Tasks and exercises |
1. List every page size named in the paragraph of the memory paging thread that starts "Page sizes of 256".
2. From the memory paging thread, extract the passage from "https://laughtonelectronics.com/Arcana/ ... mmary.html" to "a 1MB unit.", copying it word for word.

Document |

I'm glad to learn of this, as I'm by no means any expert if that means knowing the specifics of all the systems out there. However, I do know this:

Page sizes of 256 and 65,536 bytes have a special advantage when it comes to simulating a large, "flat" space. That's because machines with a memory-expansion retrofit are obliged to break the flat (aka linear) full-width address into two pieces -- the offset, and the page / aka bank selector. A page size of 8K or 16K (for example) is poor because it's necessary to mask and shift the linear address in order to separate it into the page number and offset. That really slows things down -- it takes several times as long as the access you're preparing for! But if the page size is 256 bytes -- or 65,536 bytes -- the mask and shift process is unnecessary. The page number and offset already reside in separate bytes within the linear address, so you can fetch them independently with no trouble at all.

Thanks, Garth, for linking to my KK computer, but that machine is overkill in some ways, and I want to emphasize that much simpler designs can approach its usefulness. The KK's predecessor, my modified KIM-1, also used 64K banks (two of them). But it used an 8-bit shift register -- not microcode -- to cue the all-important timing of the bank flip. A one-cycle 'C02 NOP acted as the Prefix code to load the shift register -- which, like a little time bomb, activated a few cycles later, blipping the 17th address line, A16.

--- Jeff

_________________
In 1988 my 65C02 got six new registers and 44 new full-speed instructions!
https://laughtonelectronics.com/Arcana/ ... mmary.html


Top
 Profile  
Reply with quote  
PostPosted: Sun Apr 19, 2015 8:54 am 
Offline
User avatar

Joined: Thu Dec 11, 2008 1:28 pm
Posts: 10986
Location: England
I'm reminded that Acorn's BBC micro also had a one-page window for expansion devices. If you consider such devices as providing mass storage, then a page can act somewhat like a sector, and it's not such an issue for access to be a bit clumsy - it will always be faster than a physical floppy or even a hard drive. Edit: this facility was not much used, but here's a 1MB unit.

But the Beeb did have banked memory too: a 16k window at 8000. This was initially for ROMs, supported both applications and a filing system, and in due course also supported RAM too.

Listed records |
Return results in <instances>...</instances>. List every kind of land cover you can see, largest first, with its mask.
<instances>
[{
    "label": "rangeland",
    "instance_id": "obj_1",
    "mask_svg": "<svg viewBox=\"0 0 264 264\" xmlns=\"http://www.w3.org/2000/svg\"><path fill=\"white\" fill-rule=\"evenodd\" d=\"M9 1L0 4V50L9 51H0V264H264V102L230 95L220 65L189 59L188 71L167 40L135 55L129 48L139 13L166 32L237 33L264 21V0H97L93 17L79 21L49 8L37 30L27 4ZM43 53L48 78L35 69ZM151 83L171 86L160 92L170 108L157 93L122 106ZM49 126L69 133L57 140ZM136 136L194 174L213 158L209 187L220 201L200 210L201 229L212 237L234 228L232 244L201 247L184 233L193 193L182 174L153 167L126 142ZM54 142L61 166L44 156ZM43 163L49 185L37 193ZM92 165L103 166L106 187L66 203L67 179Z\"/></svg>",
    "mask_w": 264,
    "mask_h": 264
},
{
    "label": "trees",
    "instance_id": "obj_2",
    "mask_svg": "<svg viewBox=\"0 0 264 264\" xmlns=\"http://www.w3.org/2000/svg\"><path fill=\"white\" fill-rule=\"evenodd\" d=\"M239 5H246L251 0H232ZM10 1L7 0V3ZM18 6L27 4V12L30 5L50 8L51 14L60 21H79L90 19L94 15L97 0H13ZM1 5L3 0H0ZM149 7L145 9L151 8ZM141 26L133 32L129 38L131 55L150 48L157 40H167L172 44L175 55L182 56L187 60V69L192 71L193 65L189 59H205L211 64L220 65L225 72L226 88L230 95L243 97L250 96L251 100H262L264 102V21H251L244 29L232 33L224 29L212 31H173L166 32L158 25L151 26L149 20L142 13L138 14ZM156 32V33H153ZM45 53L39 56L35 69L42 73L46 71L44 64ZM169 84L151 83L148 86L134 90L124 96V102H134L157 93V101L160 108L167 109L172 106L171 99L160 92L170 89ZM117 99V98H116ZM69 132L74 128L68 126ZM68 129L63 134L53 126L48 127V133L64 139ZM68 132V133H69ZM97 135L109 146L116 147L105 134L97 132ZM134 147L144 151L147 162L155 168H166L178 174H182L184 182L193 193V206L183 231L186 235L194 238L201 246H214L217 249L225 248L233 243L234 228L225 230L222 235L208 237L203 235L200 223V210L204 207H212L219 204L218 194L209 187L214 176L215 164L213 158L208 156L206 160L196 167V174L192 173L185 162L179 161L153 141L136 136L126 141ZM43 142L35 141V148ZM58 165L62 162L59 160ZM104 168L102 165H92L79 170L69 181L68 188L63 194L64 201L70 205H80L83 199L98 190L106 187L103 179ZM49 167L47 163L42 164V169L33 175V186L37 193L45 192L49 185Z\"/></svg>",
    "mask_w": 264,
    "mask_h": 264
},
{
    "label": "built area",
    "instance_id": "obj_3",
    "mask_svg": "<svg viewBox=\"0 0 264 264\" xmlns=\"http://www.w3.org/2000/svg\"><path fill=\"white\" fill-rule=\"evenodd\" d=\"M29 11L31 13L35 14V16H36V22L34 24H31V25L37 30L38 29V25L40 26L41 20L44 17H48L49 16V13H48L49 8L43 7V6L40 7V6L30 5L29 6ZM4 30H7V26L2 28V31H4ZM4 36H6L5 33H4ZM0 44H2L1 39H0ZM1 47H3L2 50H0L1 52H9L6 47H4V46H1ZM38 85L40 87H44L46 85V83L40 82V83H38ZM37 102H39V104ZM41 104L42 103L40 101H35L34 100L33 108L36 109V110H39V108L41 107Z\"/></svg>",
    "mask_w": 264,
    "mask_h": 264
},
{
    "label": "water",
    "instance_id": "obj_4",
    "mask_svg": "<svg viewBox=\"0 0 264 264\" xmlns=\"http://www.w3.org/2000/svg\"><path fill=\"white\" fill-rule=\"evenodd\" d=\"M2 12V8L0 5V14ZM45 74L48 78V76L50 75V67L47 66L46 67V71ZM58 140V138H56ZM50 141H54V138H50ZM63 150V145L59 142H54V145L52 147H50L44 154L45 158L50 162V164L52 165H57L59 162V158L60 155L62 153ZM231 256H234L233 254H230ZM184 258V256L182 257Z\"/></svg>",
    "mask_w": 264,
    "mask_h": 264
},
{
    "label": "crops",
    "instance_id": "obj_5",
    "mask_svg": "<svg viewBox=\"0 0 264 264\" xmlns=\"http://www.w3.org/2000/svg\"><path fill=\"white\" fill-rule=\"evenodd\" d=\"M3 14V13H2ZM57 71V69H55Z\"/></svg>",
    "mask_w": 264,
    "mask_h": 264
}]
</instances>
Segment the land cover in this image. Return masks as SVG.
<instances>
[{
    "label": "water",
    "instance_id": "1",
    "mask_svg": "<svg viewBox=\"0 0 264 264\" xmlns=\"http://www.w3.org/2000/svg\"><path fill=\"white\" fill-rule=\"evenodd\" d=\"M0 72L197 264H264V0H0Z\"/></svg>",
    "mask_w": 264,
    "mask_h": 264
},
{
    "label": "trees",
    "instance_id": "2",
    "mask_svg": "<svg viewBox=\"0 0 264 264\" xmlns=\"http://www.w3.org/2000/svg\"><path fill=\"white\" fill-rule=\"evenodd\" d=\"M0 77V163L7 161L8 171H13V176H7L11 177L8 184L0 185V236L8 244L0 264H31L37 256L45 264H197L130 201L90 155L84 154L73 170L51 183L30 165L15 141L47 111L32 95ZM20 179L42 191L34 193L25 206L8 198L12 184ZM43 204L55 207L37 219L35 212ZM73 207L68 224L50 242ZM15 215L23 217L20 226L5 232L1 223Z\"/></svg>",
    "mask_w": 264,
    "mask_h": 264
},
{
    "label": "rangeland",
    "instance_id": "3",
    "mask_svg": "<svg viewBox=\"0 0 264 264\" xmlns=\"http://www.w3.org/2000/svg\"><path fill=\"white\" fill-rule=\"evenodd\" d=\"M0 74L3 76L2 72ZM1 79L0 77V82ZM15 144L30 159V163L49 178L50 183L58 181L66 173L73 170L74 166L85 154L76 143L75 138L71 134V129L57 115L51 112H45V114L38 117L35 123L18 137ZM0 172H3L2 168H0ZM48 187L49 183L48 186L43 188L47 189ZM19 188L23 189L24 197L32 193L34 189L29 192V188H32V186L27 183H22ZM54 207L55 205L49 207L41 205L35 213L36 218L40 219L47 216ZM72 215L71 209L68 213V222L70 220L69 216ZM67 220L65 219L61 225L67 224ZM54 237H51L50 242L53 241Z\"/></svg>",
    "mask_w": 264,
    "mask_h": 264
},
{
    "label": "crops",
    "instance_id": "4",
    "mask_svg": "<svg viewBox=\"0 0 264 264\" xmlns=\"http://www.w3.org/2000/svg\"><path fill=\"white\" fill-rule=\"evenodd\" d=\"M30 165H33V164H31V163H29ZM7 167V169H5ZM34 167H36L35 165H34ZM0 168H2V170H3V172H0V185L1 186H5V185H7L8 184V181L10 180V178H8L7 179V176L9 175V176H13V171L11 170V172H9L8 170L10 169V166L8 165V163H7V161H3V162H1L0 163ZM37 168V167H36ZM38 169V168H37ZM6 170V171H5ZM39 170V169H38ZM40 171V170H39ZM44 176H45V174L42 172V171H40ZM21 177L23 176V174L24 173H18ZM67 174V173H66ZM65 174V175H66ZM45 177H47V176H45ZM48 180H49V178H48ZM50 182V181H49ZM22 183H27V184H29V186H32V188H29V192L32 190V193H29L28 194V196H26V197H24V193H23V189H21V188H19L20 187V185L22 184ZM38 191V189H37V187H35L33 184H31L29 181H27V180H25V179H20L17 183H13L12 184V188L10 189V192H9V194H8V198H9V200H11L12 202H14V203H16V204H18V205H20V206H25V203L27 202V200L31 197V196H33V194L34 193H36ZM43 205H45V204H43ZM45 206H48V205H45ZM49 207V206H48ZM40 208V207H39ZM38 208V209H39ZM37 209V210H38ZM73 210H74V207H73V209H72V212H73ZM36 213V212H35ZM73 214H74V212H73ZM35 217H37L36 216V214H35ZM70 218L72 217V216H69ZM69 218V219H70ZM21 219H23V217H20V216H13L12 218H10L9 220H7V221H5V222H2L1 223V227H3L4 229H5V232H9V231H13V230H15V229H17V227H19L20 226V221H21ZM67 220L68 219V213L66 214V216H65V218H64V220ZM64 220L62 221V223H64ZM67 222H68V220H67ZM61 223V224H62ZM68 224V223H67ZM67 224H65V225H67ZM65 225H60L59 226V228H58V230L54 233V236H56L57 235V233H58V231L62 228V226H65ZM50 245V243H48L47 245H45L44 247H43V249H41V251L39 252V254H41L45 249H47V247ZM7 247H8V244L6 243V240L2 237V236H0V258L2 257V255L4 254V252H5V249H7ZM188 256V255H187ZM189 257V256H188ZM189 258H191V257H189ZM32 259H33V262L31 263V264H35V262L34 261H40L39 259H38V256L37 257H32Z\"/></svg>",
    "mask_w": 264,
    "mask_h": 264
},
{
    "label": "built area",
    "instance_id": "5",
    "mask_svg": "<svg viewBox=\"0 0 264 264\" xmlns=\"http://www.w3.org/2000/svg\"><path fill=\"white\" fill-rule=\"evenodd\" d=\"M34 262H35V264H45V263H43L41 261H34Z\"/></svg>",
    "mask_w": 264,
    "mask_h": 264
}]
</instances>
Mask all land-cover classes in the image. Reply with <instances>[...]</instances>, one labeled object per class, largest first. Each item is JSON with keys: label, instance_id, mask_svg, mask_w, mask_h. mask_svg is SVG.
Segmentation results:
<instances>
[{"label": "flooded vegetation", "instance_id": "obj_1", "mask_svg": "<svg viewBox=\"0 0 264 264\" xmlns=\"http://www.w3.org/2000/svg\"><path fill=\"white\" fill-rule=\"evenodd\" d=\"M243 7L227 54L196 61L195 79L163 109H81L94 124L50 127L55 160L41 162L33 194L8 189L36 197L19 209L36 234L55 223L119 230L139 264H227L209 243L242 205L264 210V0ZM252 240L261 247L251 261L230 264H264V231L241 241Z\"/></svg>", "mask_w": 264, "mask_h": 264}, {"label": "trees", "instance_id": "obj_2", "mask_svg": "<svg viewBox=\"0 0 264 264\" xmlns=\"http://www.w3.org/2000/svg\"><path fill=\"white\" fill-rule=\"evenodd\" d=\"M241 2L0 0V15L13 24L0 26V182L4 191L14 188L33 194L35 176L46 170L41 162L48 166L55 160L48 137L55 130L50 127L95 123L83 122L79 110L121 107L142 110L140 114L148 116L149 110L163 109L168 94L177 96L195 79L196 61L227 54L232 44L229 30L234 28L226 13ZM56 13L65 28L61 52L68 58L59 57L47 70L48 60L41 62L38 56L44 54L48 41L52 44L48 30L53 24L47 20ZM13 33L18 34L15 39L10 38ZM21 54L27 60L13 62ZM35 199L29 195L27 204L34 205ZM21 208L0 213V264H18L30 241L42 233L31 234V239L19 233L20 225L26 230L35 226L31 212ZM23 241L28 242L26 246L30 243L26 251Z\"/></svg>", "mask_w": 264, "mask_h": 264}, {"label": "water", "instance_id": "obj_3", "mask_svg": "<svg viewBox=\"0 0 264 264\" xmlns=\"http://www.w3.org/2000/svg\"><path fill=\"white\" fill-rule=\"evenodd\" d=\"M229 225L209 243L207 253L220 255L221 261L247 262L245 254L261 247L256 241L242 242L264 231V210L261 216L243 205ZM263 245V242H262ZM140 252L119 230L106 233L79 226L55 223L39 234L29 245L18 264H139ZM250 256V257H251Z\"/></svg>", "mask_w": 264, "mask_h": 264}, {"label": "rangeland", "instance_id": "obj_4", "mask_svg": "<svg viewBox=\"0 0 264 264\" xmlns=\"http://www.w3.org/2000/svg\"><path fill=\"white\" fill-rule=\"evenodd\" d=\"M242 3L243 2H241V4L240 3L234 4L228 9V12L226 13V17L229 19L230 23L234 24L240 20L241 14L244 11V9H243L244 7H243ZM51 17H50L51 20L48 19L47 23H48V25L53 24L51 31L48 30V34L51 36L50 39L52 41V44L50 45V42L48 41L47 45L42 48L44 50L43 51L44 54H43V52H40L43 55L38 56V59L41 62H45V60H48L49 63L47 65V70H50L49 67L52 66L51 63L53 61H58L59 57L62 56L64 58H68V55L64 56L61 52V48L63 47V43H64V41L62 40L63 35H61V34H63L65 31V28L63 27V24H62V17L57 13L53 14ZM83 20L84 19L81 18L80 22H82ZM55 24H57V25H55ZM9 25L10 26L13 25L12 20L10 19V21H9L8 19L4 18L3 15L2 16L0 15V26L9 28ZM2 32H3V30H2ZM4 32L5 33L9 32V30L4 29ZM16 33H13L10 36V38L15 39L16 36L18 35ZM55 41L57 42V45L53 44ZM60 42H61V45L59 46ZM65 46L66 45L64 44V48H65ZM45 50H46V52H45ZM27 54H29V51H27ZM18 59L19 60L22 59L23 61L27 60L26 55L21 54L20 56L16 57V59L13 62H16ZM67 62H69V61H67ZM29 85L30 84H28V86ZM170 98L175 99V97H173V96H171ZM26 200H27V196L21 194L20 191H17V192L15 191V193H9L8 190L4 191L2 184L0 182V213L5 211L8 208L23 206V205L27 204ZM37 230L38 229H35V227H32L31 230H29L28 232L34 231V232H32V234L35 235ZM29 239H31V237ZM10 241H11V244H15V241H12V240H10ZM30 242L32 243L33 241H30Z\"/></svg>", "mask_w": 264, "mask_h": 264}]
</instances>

Exercise responses |
1.
256 bytes
65,536 bytes
8K
16K

2.
https://laughtonelectronics.com/Arcana/ ... mmary.html


Top
 Profile  
Reply with quote  
PostPosted: Sun Apr 19, 2015 8:54 am 
Offline
User avatar

Joined: Thu Dec 11, 2008 1:28 pm
Posts: 10986
Location: England
I'm reminded that Acorn's BBC micro also had a one-page window for expansion devices. If you consider such devices as providing mass storage, then a page can act somewhat like a sector, and it's not such an issue for access to be a bit clumsy - it will always be faster than a physical floppy or even a hard drive. Edit: this facility was not much used, but here's a 1MB unit.